WORK TASK — Here is a block of records. Copy every line in it that includes "down".

SOURCE DATA —
BEGIN

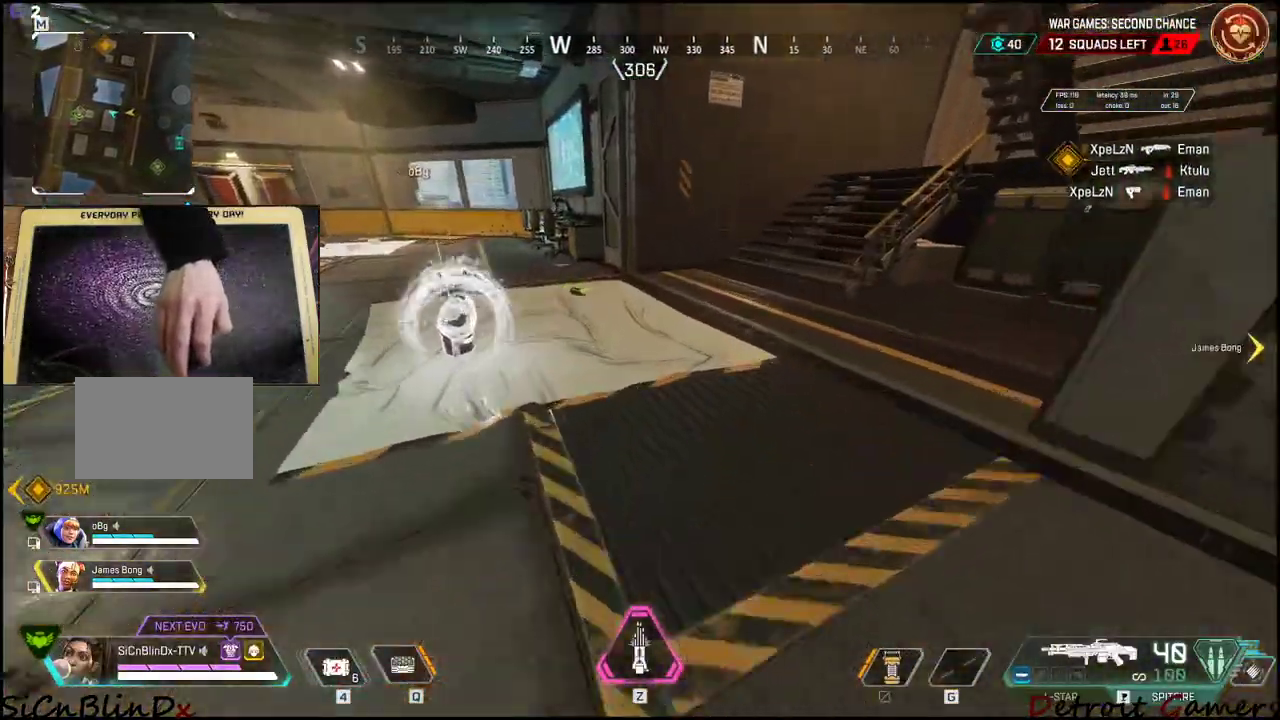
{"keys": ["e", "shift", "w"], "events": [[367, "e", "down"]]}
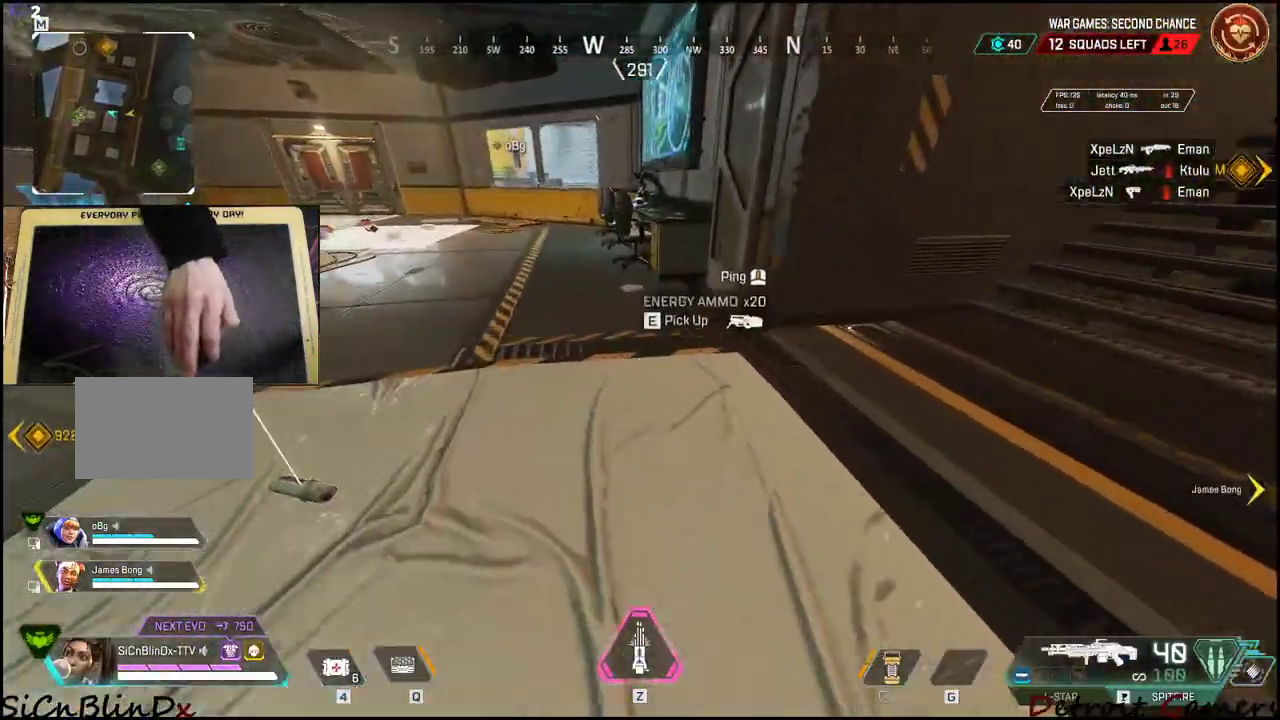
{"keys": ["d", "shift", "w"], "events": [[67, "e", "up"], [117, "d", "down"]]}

END
BEGIN

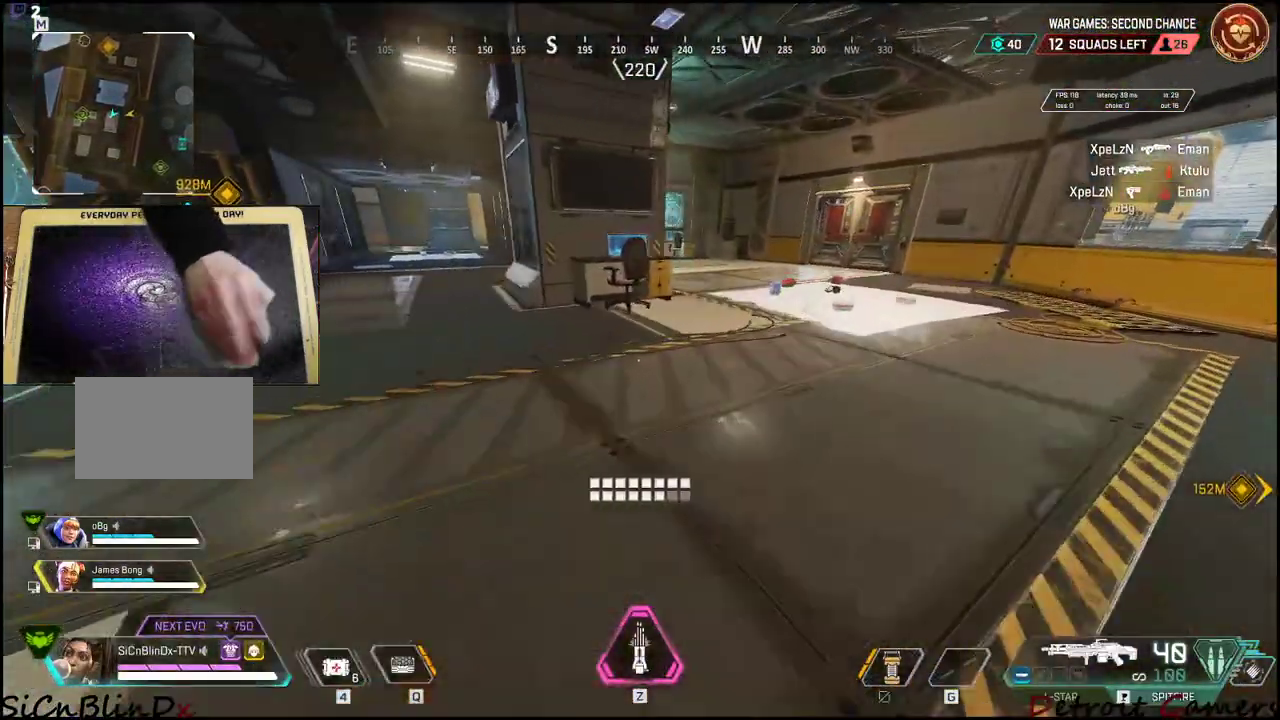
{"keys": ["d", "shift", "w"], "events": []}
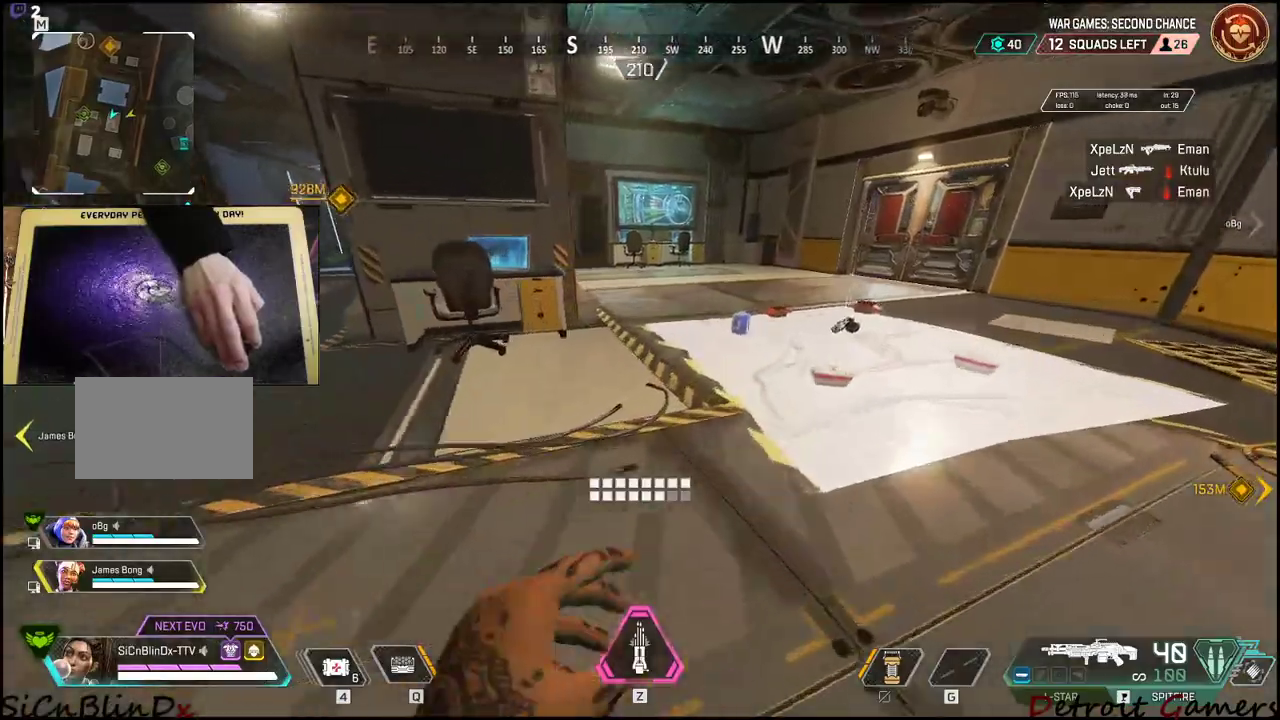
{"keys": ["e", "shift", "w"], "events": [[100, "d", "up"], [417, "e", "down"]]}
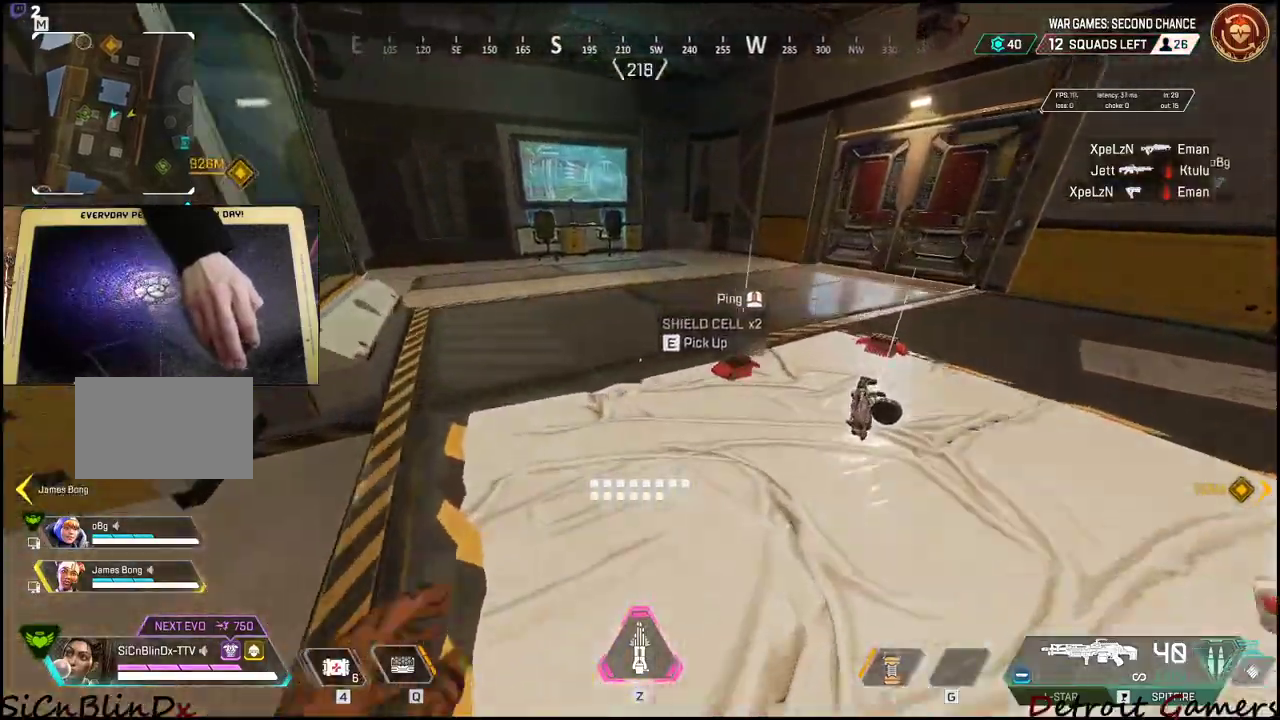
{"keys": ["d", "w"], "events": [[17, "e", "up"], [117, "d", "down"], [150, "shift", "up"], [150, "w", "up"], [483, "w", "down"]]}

END
BEGIN

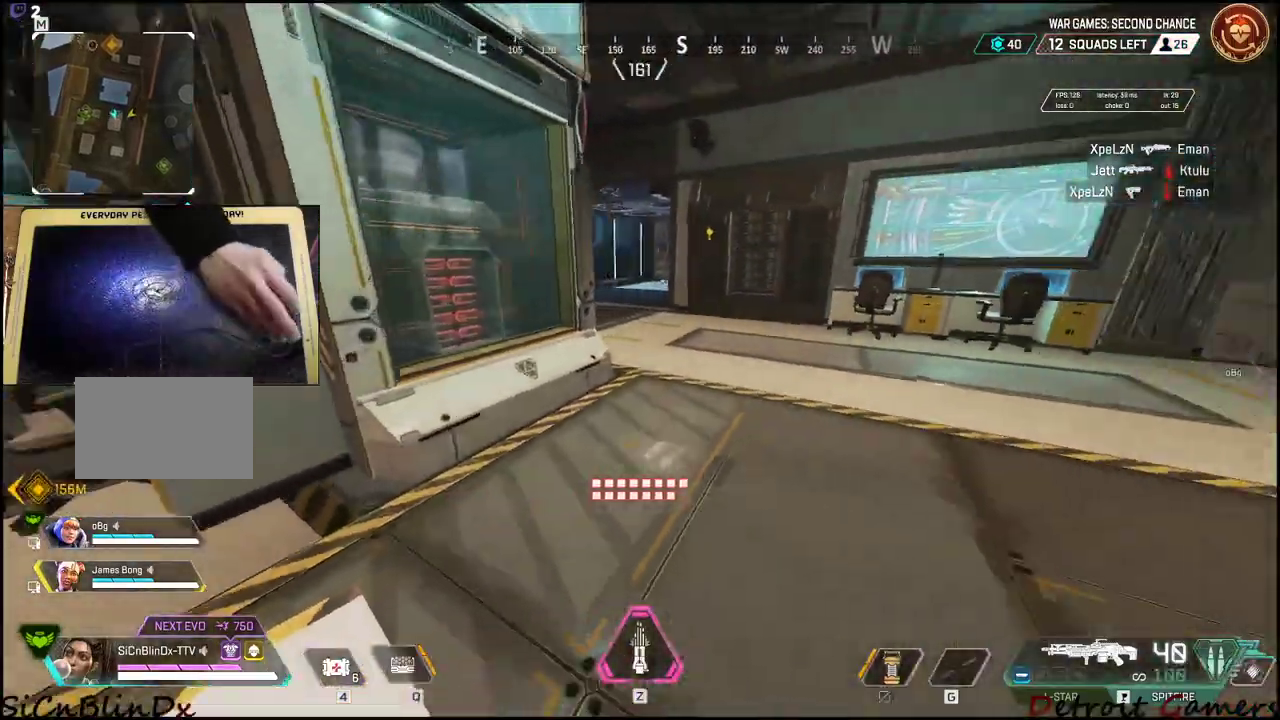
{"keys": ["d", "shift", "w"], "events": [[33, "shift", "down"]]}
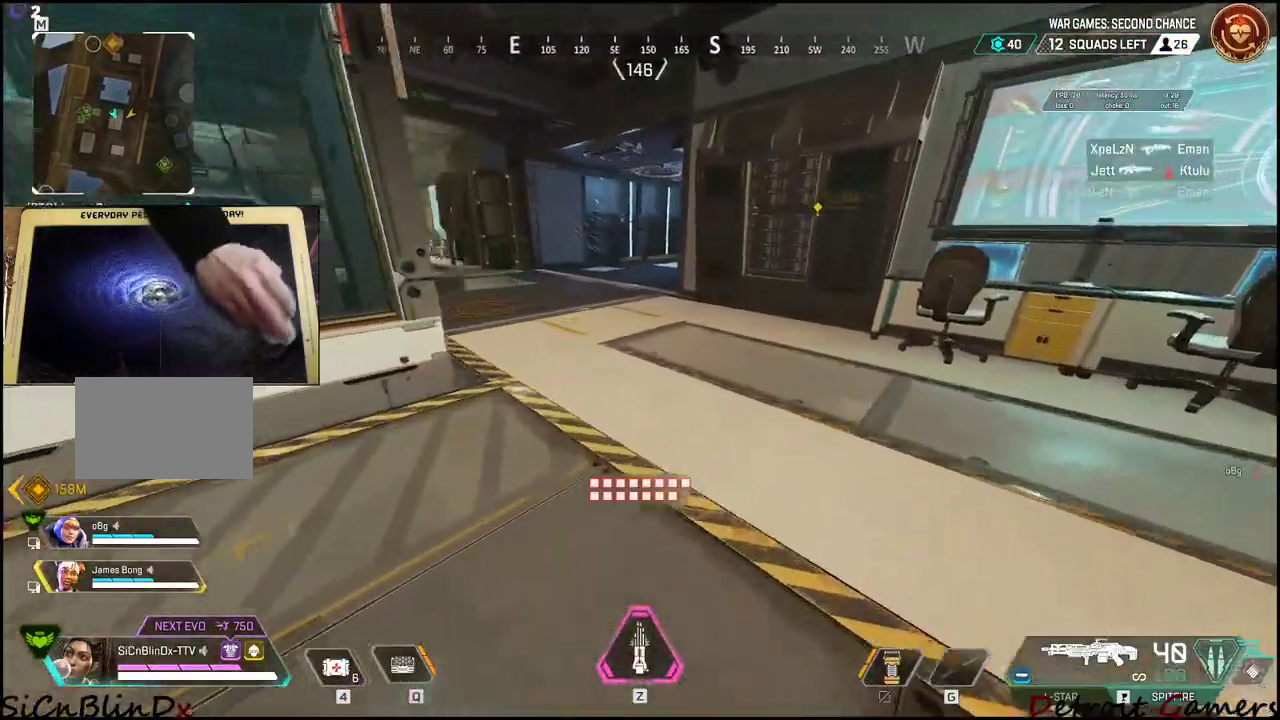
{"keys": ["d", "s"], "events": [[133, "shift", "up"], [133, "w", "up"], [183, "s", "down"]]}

END

SOLVED PROBLEM —
{"keys": ["e", "shift", "w"], "events": [[367, "e", "down"]]}
{"keys": ["d", "shift", "w"], "events": [[67, "e", "up"], [117, "d", "down"]]}
{"keys": ["e", "shift", "w"], "events": [[100, "d", "up"], [417, "e", "down"]]}
{"keys": ["d", "w"], "events": [[17, "e", "up"], [117, "d", "down"], [150, "shift", "up"], [150, "w", "up"], [483, "w", "down"]]}
{"keys": ["d", "shift", "w"], "events": [[33, "shift", "down"]]}
{"keys": ["d", "s"], "events": [[133, "shift", "up"], [133, "w", "up"], [183, "s", "down"]]}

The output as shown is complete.